* [Page extract]
=== Section Start ===

COVID-19 Concession Ends 31 July 2020 but New “Exceptional Indemnity” Grace Period up to 31 August 2020

Yet another update has come in this morning with regards to the Covid-19 concessions (please see our previous article here), clarifying the Home Office’s position, with regards to the deadline of the 31st of July 2020.

The background of this update stems from the almost automatic (upon applicants request) extension of short term visas for those who were unable to return to their own country due to travel restrictions or self-isolation periods relating to Covid-19.

This concession covered anyone whose visa was expiring between the 24th of January 2020 and the 31st of July 2020. Since the current deadline was updated in May 2020, we have not had any indication as to what would happen after the deadline for those who are still unable to travel to their home countries.

=== Section End ===

* [What you should do] According to the visa concession update, between which dates did a visa have to be expiring for the concession to cover it? Rely only on the visa concession update above when answering.

Saved entries:
=== Section Start ===

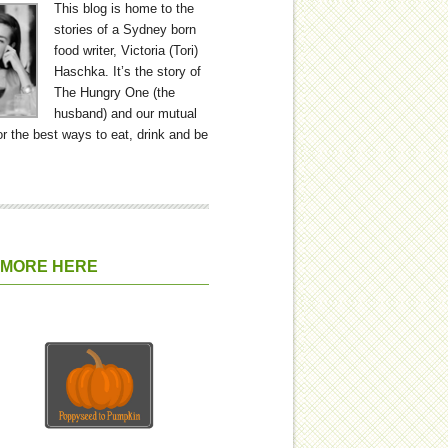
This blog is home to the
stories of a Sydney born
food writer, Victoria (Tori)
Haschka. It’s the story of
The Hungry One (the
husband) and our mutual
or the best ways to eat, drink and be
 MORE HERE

=== Section End ===
=== Section Start ===

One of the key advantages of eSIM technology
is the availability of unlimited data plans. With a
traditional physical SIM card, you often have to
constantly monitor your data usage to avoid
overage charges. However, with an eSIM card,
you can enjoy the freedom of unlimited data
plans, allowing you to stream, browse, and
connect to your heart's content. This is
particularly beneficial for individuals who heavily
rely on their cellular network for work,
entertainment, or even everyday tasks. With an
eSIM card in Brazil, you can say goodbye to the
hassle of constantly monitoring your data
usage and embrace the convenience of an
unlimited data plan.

=== Section End ===
=== Section Start ===

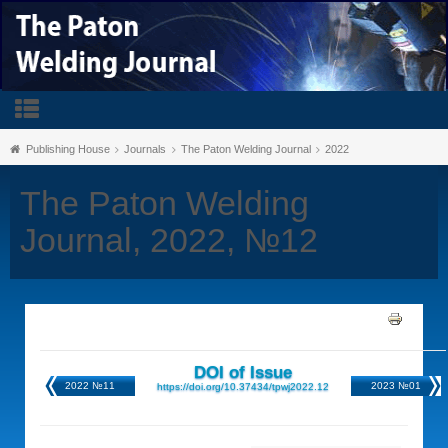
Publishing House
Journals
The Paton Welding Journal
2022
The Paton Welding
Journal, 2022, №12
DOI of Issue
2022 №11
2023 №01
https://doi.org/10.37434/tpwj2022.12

=== Section End ===

* [Task result] Between the 24th of January 2020 and the 31st of July 2020.